= Military Courts (Russia) =

Flag of the Military Court of Russia

Military courts of the Russian Federation (Military tribunals before 21 April 1992) are Federal ordinary courts that are part of Russian Judicial system, exercising judicial power in the Russian Armed Forces, other troops, military formations and bodies in which military service is provided for by federal law.

== History of military courts ==
In 1716, as part of the creation of the regular army and navy in Russia, Peter the Great established by his decree the "Correct Independent Military Court." A little later, the military manual (the first Russian military Criminal Code) was approved.

During the military reforms of Emperor Alexander II in the second half of the 19th century, a major military judicial reform was carried out. On May 15, 1867, the Military Judicial Statute was adopted and a new military judicial structure was formed: regimental courts, military district courts and the Main Military Court. The district and Main Military Courts consisted of permanent military judges, who were selected by the Minister of War and appointed by order of the Emperor. The ranks for the military judicial department were supplied from among the graduate officers of the Alexander Military Law Academy, which was specially created for their training. They were equivalent in their position to officers who graduated from the General Staff Academy.

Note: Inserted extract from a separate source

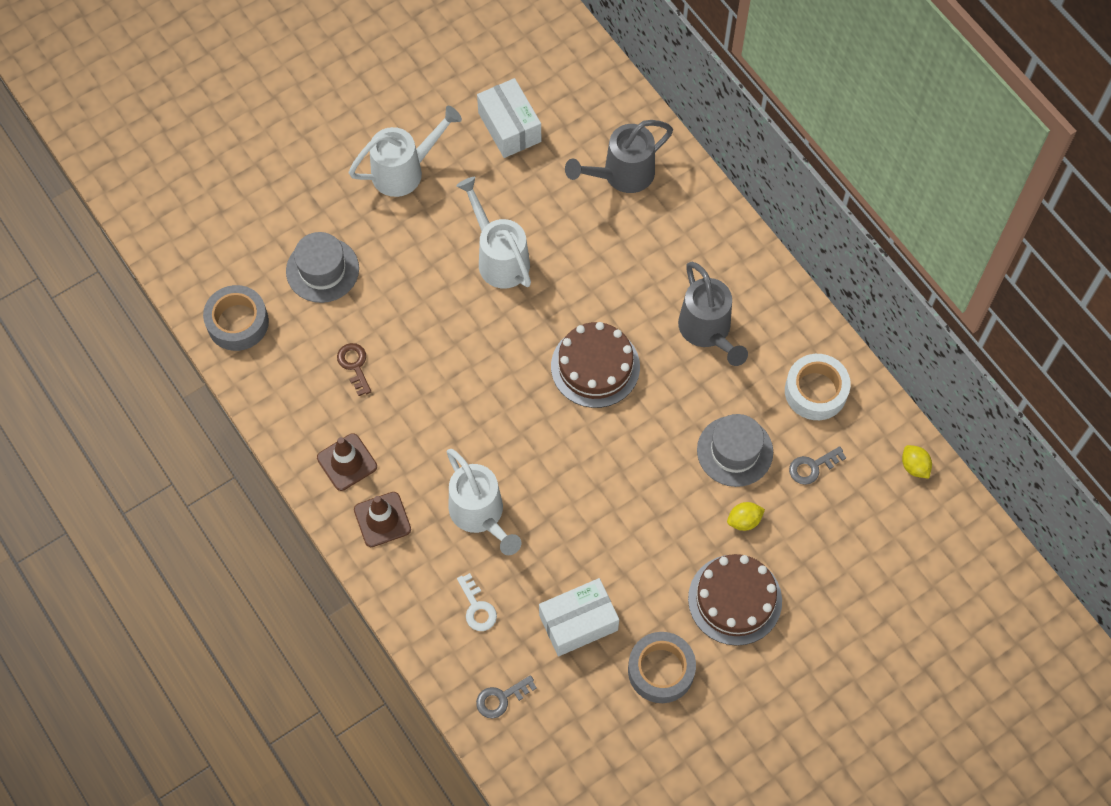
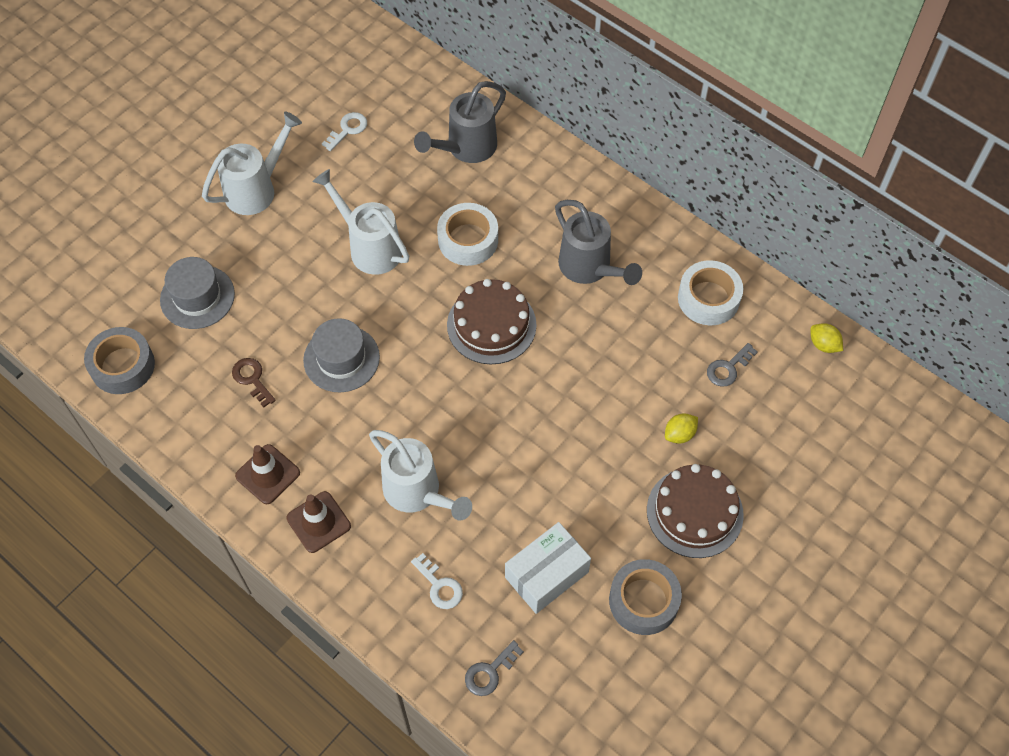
camera: 15 degrees left, 5 degrees down
white box [477,78,541,158] -> white key [322,112,367,151]
grey hat [697,414,773,487] -> grey hat moved to [303,318,380,392]
none -> white tape [437,203,498,266]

After the October Revolution, the former system of military courts was completely abandoned and a new one was created anew. In the RSFSR and the USSR, military courts were called "military tribunals." They were established in 1918 on all fronts and in active armies, and on October 14 of the same year, by order of the Revolutionary Military Council of the Republic, the Revolutionary Military Tribunal of the Republic was formed. The first Regulation on military tribunals was approved in 1919. In the absence of criminal legislation (the first Soviet codes were adopted only in 1922), the military tribunals of the Civil War period (apart from them, there were revolutionary tribunals to try cases of crimes committed by citizens) were mostly punitive bodies. In 1921, the Military Collegium of the Revolutionary Military Tribunal of the Republic was formed, which in January 1923 was incorporated into the Supreme Court of the RSFSR, and in April 1924 into the Supreme Court of the USSR.

During the Great Patriotic War (1941-1945), a large range of acts and persons who committed them were transferred from ordinary courts to the jurisdiction of military tribunals (for example, they considered cases of any crimes committed in areas declared under martial law, any cases of crimes committed by railway, river and sea transport workers, persons consisting of in the people's militia and in extermination formations, in units of the MPVO, in the paramilitary security of the NKVD and others). They were also assigned to consider cases of atrocities in the occupied territory committed by Soviet traitors, as well as by members of the German army and employees of the occupation administration. Each division in the active army had a military field court (in peacetime, the lowest instance of the military courts were on the corps level). The cases were reviewed in a short time, and as a tool for overseeing court decisions, the approval of sentences by Military Councils of armies and fronts, and solely by corps and division commanders (with the right to reduce the severity of the sentence or cancel it) was introduced. After the end of the war, peacetime jurisdiction was restored.